Yo quisiera haber sido Gigoló, pero me preguntaba: ¿para qué entonces has estudiado tantos años? Mi estigma me perseguía.
Poco tiempo después empecé a trabajar de camarero en un restaurante español, pero no se me dio muy bien: mi mente no conseguía concentrarse en el trabajo, pues al parecer tenía más altas aspiraciones.
Un día me contrataron para trabajar en una agencia de viajes, pues yo ya hablaba checo, además de inglés, francés, alemán y por supuesto español (en todas las islas que he habitado, siempre me he esforzado por aprender el idioma de los nativos).
Me pagaban el equivalente a treinta mil pesetas al mes. Iba a triplicar mi sueldo de camarero. Pero la realidad es que en España cualquiera de mis compañeros de universidad estaba ingresando fácilmente diez veces más por ejercer como ingeniero.
Entonces tomé una determinación: me iría a Dresden, ciudad preciosa muy cerca de Chequia, donde trabajaría en el caótico estudio de Arquitectura de una mujer genial.

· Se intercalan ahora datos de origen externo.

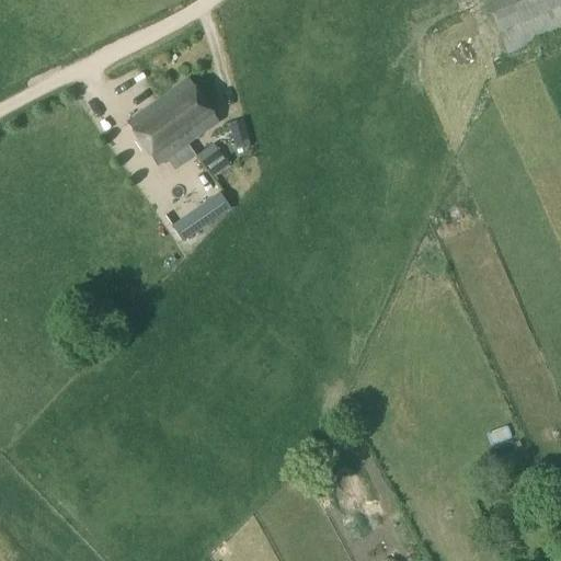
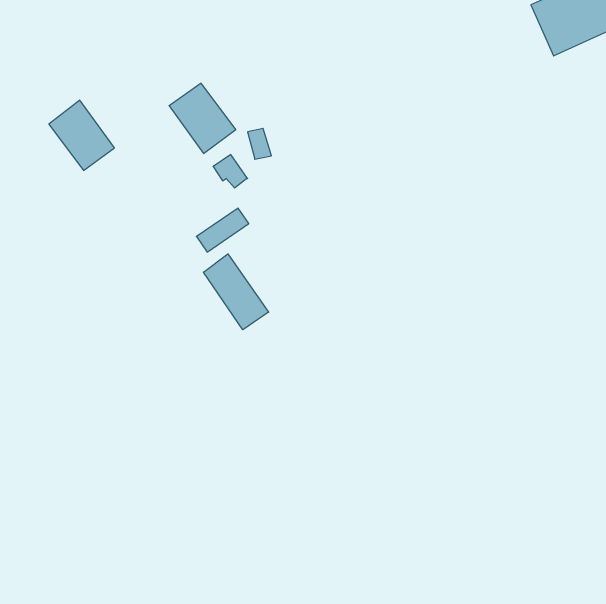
building: [129,98,190,162] -> [49,100,114,170]
building: none -> [203,254,269,330]

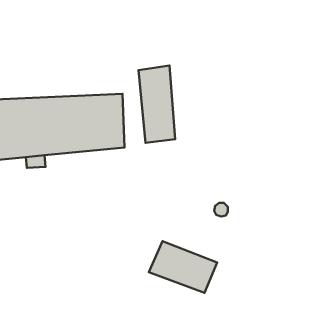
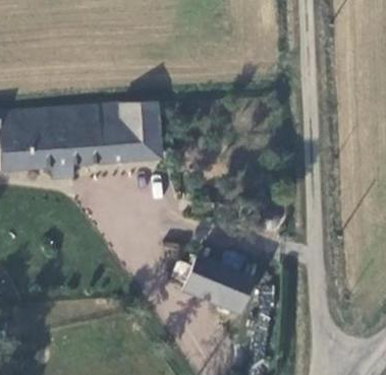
building: [139,65,175,143] -> none

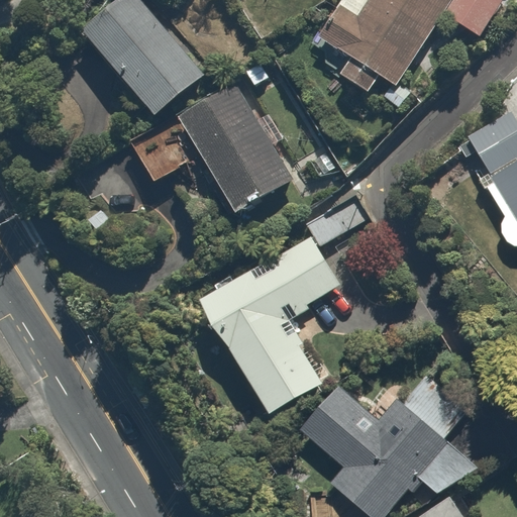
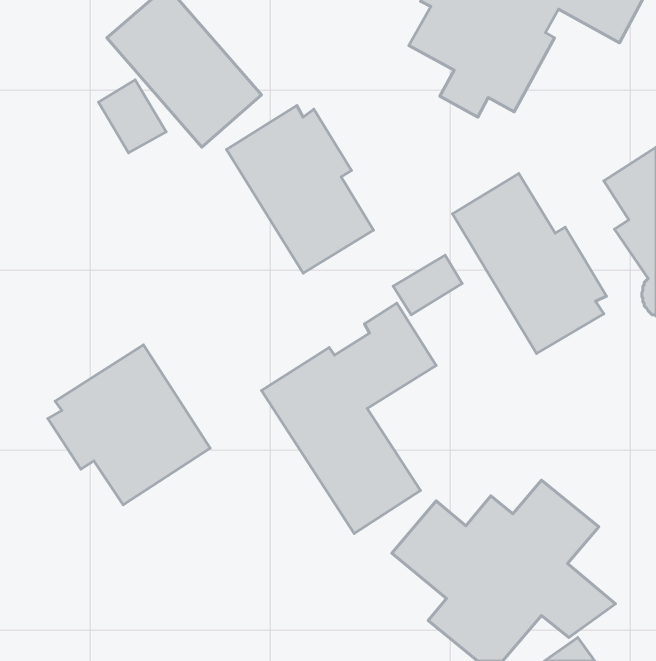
building: [131,123,184,180] -> [99,80,166,153]
building: none -> [453,173,607,353]
building: none -> [48,345,210,505]

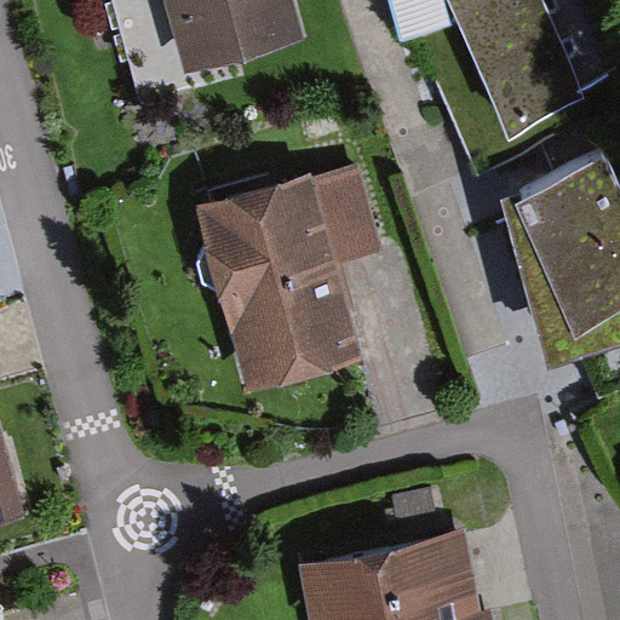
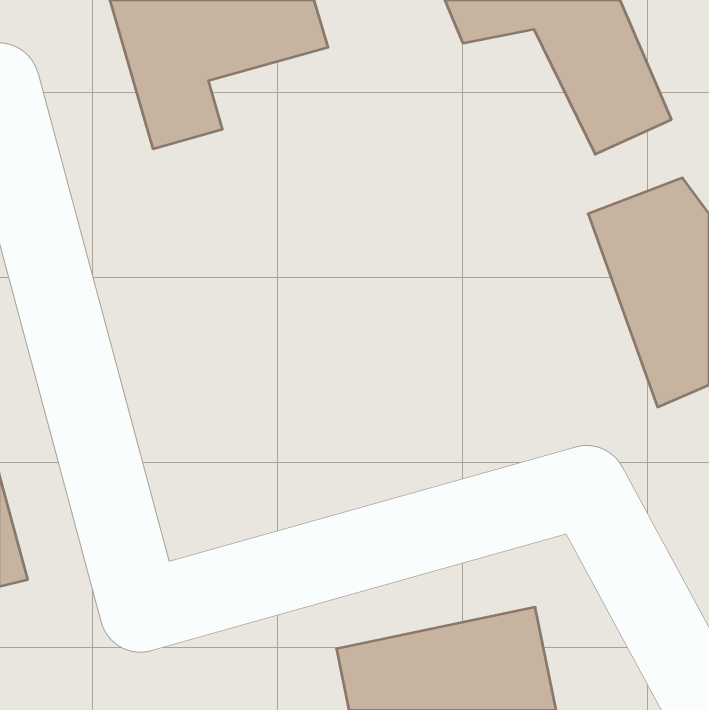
building: [189,160,390,408] -> none

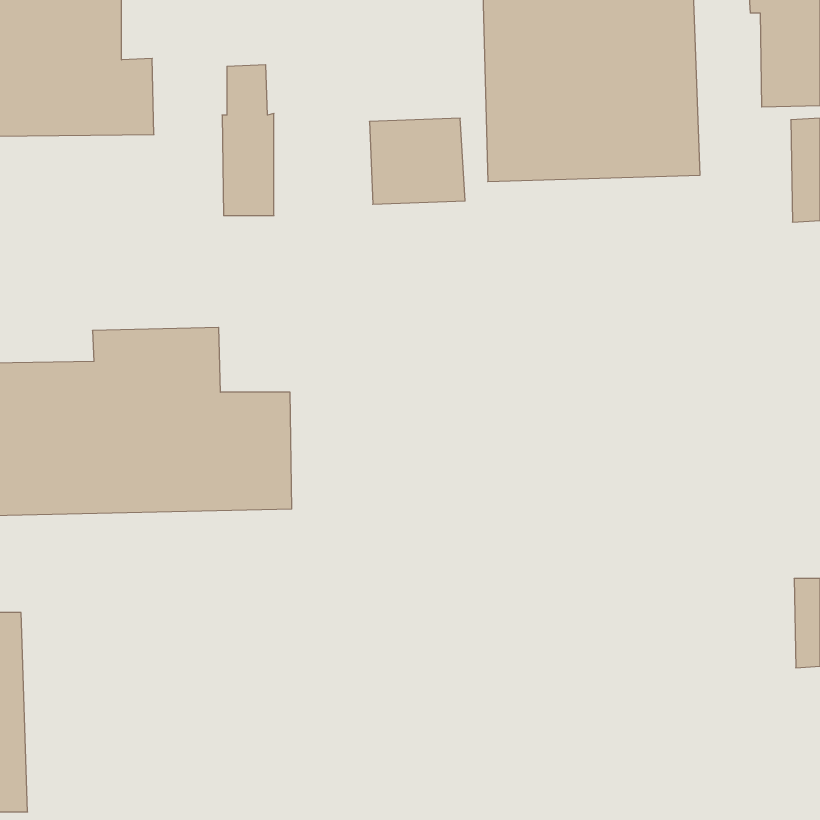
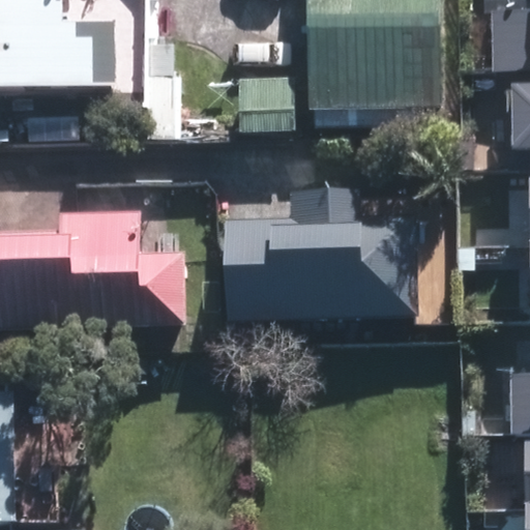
building: none -> [226,190,415,320]

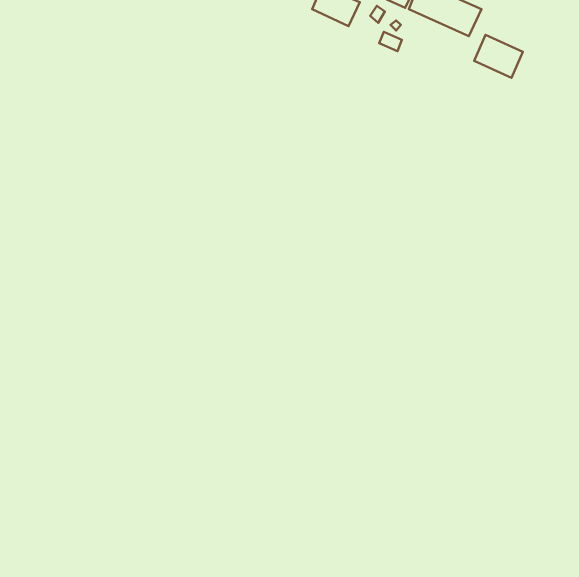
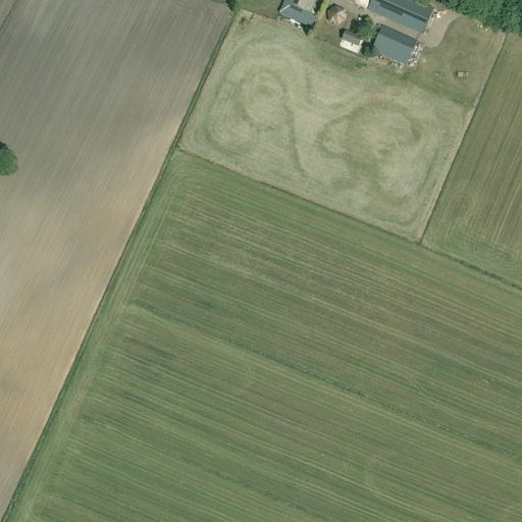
building: [474,35,523,78] -> [371,25,415,64]

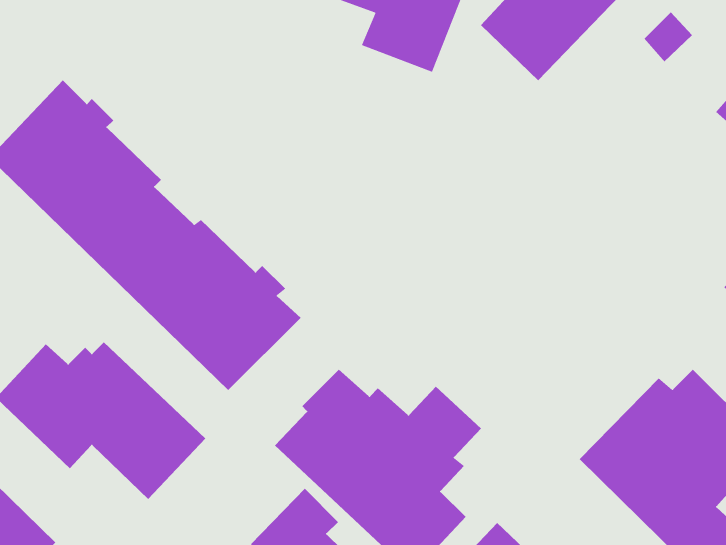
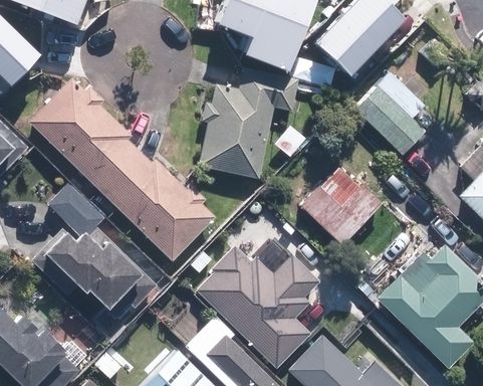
building: none -> [195,69,294,180]
building: none -> [353,71,424,155]
building: none -> [301,168,385,247]
building: none -> [47,183,102,237]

El viaje desde Praga a Dresden era muy agradable. El tren recorría parajes muy hermosos. Recuerdo unos cortados en la roca de color canela recién pasada la frontera con Alemania, los cuales siempre cautivaban mi atención.
Antes de llegar a Alemania cruzábamos el encuentro entre el río Moldava y el Elba, el cual pasa por debajo de Ustí, donde una vez junto con Jane dejamos las huellas de nuestras manos en el cemento fresco del pavimento.
También me detenía a averiguar porqué el río Elba en checo se llama Labe, y la única explicación que encontraba a este hecho es que en tiempos de Gutenberg a alguien se le desordenó las letras cuando iba a imprimir un libro de geografía local.
En el estudio de arquitectura de Dresden me aceptaron para trabajar gracias a Gabi «ojosverdes», quien tiempo atrás me consiguió un sitio para aprender el uso de un programa de diseño asistido por ordenador. Y gracias a ella empecé a trabajar muchas horas al día y dejé de ser un holgazán. Jamás podré olvidarla.
Trabajaba y trabajaba. Sólo salía de vez en cuando para tomar una cerveza con Sigfredo, un hombre primitivo que también vivía en el estudio.
Yo maldormía en un sillón. Dos años habían pasado desde que terminé mis estudios, siempre arrastrándome de ciudad en ciudad, de país en país, hasta que un buen día de otoño de 1995, después de más de un mes enclaustrado en el estudio de Birgit, reconociendo frente al espejo mi cansada realidad de náufrago, decidí regresar a Madrid.
Partiendo desde Dresden, siempre firme en mis propósitos, nunca regresé de Praga.